(DATASET ENTRIES Opens)

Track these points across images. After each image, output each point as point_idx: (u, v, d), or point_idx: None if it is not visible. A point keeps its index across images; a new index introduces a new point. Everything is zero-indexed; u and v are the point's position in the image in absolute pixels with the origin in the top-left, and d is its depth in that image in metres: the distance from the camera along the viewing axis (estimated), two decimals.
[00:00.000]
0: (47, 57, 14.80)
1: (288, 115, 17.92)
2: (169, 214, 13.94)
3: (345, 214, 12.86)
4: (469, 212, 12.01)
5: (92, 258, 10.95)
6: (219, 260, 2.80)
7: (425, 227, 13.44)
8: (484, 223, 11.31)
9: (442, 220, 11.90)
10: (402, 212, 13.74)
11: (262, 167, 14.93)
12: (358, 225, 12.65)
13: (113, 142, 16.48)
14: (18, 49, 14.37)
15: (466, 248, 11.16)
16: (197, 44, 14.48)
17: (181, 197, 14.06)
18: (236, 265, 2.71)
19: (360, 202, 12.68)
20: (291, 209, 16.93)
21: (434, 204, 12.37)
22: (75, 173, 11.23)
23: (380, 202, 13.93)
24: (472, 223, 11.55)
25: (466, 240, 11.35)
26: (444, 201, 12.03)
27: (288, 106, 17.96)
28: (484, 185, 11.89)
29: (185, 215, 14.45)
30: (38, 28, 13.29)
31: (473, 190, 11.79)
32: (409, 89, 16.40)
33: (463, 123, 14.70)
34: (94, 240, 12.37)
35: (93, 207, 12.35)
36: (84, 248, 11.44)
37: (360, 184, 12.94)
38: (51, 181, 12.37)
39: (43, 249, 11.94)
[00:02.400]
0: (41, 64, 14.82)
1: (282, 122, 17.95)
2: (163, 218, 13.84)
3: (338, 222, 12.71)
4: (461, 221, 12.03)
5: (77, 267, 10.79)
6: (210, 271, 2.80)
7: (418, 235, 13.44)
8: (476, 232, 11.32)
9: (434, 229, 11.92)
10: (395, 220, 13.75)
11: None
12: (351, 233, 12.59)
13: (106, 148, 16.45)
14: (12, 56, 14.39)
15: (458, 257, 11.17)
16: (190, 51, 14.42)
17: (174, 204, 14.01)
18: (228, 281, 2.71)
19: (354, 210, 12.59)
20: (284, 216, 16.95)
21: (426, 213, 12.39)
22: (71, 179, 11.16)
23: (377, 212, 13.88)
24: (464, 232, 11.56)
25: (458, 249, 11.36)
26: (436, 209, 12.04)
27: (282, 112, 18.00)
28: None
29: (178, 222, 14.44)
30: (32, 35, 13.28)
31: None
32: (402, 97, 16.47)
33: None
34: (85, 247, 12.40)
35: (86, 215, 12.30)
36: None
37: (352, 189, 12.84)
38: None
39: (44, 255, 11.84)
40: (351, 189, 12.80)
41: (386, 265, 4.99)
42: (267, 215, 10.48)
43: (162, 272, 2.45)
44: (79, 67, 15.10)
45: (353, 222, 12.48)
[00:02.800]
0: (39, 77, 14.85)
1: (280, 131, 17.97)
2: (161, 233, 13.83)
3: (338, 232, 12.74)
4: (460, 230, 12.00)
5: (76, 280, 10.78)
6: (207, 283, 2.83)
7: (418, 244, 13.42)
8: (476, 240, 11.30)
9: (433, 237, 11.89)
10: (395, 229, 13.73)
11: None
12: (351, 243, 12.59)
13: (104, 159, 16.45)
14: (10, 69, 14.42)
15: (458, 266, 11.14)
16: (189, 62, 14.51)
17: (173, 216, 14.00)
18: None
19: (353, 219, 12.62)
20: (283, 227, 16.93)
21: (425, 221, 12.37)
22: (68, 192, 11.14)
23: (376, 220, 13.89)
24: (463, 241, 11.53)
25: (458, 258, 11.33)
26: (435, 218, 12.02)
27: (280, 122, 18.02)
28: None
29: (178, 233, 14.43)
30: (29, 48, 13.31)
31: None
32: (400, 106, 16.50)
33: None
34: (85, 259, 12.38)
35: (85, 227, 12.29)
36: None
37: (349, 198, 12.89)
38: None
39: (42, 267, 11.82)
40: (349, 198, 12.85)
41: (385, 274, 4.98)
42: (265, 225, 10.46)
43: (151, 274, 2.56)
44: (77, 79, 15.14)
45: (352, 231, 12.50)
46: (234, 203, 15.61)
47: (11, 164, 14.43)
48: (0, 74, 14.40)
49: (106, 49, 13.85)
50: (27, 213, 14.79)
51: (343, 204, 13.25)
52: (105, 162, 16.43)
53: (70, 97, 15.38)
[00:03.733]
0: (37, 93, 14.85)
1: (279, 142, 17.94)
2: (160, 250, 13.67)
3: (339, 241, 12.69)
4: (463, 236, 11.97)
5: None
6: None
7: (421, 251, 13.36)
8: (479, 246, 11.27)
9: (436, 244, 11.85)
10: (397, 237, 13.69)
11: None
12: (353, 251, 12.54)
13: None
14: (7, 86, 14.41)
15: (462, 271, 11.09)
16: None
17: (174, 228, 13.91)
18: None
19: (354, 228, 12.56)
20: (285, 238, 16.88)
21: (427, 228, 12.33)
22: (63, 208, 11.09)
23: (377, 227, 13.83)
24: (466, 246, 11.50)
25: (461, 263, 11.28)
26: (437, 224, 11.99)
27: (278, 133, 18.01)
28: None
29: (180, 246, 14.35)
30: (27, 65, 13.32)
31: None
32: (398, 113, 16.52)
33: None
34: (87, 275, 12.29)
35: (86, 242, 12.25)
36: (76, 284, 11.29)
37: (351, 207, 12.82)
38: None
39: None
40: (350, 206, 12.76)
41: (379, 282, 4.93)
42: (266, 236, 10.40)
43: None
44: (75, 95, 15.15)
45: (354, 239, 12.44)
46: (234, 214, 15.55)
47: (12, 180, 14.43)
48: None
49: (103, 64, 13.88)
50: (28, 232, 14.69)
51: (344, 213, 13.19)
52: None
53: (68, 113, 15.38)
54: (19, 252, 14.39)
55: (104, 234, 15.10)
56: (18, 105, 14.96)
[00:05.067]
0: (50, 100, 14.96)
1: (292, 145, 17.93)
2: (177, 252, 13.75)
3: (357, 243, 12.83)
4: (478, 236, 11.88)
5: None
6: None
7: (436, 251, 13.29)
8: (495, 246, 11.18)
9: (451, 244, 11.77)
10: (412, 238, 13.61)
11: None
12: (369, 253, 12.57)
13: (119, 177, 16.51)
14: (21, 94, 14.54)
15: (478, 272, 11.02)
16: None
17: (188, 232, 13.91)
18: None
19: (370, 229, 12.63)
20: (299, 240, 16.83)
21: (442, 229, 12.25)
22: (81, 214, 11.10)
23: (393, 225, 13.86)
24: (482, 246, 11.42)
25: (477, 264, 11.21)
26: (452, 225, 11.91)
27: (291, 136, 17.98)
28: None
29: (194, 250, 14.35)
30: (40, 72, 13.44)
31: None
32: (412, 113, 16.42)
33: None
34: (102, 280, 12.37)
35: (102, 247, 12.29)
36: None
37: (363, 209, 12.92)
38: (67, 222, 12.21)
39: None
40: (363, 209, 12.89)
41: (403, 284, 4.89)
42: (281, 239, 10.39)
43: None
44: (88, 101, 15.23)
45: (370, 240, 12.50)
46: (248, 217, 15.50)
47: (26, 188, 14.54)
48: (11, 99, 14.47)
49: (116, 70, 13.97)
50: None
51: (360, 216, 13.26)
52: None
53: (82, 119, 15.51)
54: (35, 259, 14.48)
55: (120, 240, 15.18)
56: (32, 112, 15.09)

(DATASET ENTRIES Closes)

● EXERCISE DIRECTIONS: Transcribe all of the entries without altering anything.

● WORKED SOLUTION:
Track these points across images. After each image, output each point as point_idx: (u, v, d), or point_idx: None if it is not visible. A point keeps its index across images; a new index introduces a new point. Everything is zero-indexed; u and v are the point's position in the image in absolute pixels with the origin in the top-left, and d is its depth in that image in metres: the distance from the camera along the viewing axis (estimated), two decimals.
[00:00.000]
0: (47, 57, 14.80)
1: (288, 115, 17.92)
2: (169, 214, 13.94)
3: (345, 214, 12.86)
4: (469, 212, 12.01)
5: (92, 258, 10.95)
6: (219, 260, 2.80)
7: (425, 227, 13.44)
8: (484, 223, 11.31)
9: (442, 220, 11.90)
10: (402, 212, 13.74)
11: (262, 167, 14.93)
12: (358, 225, 12.65)
13: (113, 142, 16.48)
14: (18, 49, 14.37)
15: (466, 248, 11.16)
16: (197, 44, 14.48)
17: (181, 197, 14.06)
18: (236, 265, 2.71)
19: (360, 202, 12.68)
20: (291, 209, 16.93)
21: (434, 204, 12.37)
22: (75, 173, 11.23)
23: (380, 202, 13.93)
24: (472, 223, 11.55)
25: (466, 240, 11.35)
26: (444, 201, 12.03)
27: (288, 106, 17.96)
28: (484, 185, 11.89)
29: (185, 215, 14.45)
30: (38, 28, 13.29)
31: (473, 190, 11.79)
32: (409, 89, 16.40)
33: (463, 123, 14.70)
34: (94, 240, 12.37)
35: (93, 207, 12.35)
36: (84, 248, 11.44)
37: (360, 184, 12.94)
38: (51, 181, 12.37)
39: (43, 249, 11.94)
[00:02.400]
0: (41, 64, 14.82)
1: (282, 122, 17.95)
2: (163, 218, 13.84)
3: (338, 222, 12.71)
4: (461, 221, 12.03)
5: (77, 267, 10.79)
6: (210, 271, 2.80)
7: (418, 235, 13.44)
8: (476, 232, 11.32)
9: (434, 229, 11.92)
10: (395, 220, 13.75)
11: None
12: (351, 233, 12.59)
13: (106, 148, 16.45)
14: (12, 56, 14.39)
15: (458, 257, 11.17)
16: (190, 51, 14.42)
17: (174, 204, 14.01)
18: (228, 281, 2.71)
19: (354, 210, 12.59)
20: (284, 216, 16.95)
21: (426, 213, 12.39)
22: (71, 179, 11.16)
23: (377, 212, 13.88)
24: (464, 232, 11.56)
25: (458, 249, 11.36)
26: (436, 209, 12.04)
27: (282, 112, 18.00)
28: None
29: (178, 222, 14.44)
30: (32, 35, 13.28)
31: None
32: (402, 97, 16.47)
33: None
34: (85, 247, 12.40)
35: (86, 215, 12.30)
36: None
37: (352, 189, 12.84)
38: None
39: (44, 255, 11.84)
40: (351, 189, 12.80)
41: (386, 265, 4.99)
42: (267, 215, 10.48)
43: (162, 272, 2.45)
44: (79, 67, 15.10)
45: (353, 222, 12.48)
[00:02.800]
0: (39, 77, 14.85)
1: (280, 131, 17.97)
2: (161, 233, 13.83)
3: (338, 232, 12.74)
4: (460, 230, 12.00)
5: (76, 280, 10.78)
6: (207, 283, 2.83)
7: (418, 244, 13.42)
8: (476, 240, 11.30)
9: (433, 237, 11.89)
10: (395, 229, 13.73)
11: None
12: (351, 243, 12.59)
13: (104, 159, 16.45)
14: (10, 69, 14.42)
15: (458, 266, 11.14)
16: (189, 62, 14.51)
17: (173, 216, 14.00)
18: None
19: (353, 219, 12.62)
20: (283, 227, 16.93)
21: (425, 221, 12.37)
22: (68, 192, 11.14)
23: (376, 220, 13.89)
24: (463, 241, 11.53)
25: (458, 258, 11.33)
26: (435, 218, 12.02)
27: (280, 122, 18.02)
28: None
29: (178, 233, 14.43)
30: (29, 48, 13.31)
31: None
32: (400, 106, 16.50)
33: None
34: (85, 259, 12.38)
35: (85, 227, 12.29)
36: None
37: (349, 198, 12.89)
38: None
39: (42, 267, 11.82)
40: (349, 198, 12.85)
41: (385, 274, 4.98)
42: (265, 225, 10.46)
43: (151, 274, 2.56)
44: (77, 79, 15.14)
45: (352, 231, 12.50)
46: (234, 203, 15.61)
47: (11, 164, 14.43)
48: (0, 74, 14.40)
49: (106, 49, 13.85)
50: (27, 213, 14.79)
51: (343, 204, 13.25)
52: (105, 162, 16.43)
53: (70, 97, 15.38)
[00:03.733]
0: (37, 93, 14.85)
1: (279, 142, 17.94)
2: (160, 250, 13.67)
3: (339, 241, 12.69)
4: (463, 236, 11.97)
5: None
6: None
7: (421, 251, 13.36)
8: (479, 246, 11.27)
9: (436, 244, 11.85)
10: (397, 237, 13.69)
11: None
12: (353, 251, 12.54)
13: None
14: (7, 86, 14.41)
15: (462, 271, 11.09)
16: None
17: (174, 228, 13.91)
18: None
19: (354, 228, 12.56)
20: (285, 238, 16.88)
21: (427, 228, 12.33)
22: (63, 208, 11.09)
23: (377, 227, 13.83)
24: (466, 246, 11.50)
25: (461, 263, 11.28)
26: (437, 224, 11.99)
27: (278, 133, 18.01)
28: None
29: (180, 246, 14.35)
30: (27, 65, 13.32)
31: None
32: (398, 113, 16.52)
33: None
34: (87, 275, 12.29)
35: (86, 242, 12.25)
36: (76, 284, 11.29)
37: (351, 207, 12.82)
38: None
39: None
40: (350, 206, 12.76)
41: (379, 282, 4.93)
42: (266, 236, 10.40)
43: None
44: (75, 95, 15.15)
45: (354, 239, 12.44)
46: (234, 214, 15.55)
47: (12, 180, 14.43)
48: None
49: (103, 64, 13.88)
50: (28, 232, 14.69)
51: (344, 213, 13.19)
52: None
53: (68, 113, 15.38)
54: (19, 252, 14.39)
55: (104, 234, 15.10)
56: (18, 105, 14.96)
[00:05.067]
0: (50, 100, 14.96)
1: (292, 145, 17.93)
2: (177, 252, 13.75)
3: (357, 243, 12.83)
4: (478, 236, 11.88)
5: None
6: None
7: (436, 251, 13.29)
8: (495, 246, 11.18)
9: (451, 244, 11.77)
10: (412, 238, 13.61)
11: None
12: (369, 253, 12.57)
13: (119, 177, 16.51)
14: (21, 94, 14.54)
15: (478, 272, 11.02)
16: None
17: (188, 232, 13.91)
18: None
19: (370, 229, 12.63)
20: (299, 240, 16.83)
21: (442, 229, 12.25)
22: (81, 214, 11.10)
23: (393, 225, 13.86)
24: (482, 246, 11.42)
25: (477, 264, 11.21)
26: (452, 225, 11.91)
27: (291, 136, 17.98)
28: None
29: (194, 250, 14.35)
30: (40, 72, 13.44)
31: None
32: (412, 113, 16.42)
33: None
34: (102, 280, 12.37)
35: (102, 247, 12.29)
36: None
37: (363, 209, 12.92)
38: (67, 222, 12.21)
39: None
40: (363, 209, 12.89)
41: (403, 284, 4.89)
42: (281, 239, 10.39)
43: None
44: (88, 101, 15.23)
45: (370, 240, 12.50)
46: (248, 217, 15.50)
47: (26, 188, 14.54)
48: (11, 99, 14.47)
49: (116, 70, 13.97)
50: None
51: (360, 216, 13.26)
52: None
53: (82, 119, 15.51)
54: (35, 259, 14.48)
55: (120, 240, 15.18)
56: (32, 112, 15.09)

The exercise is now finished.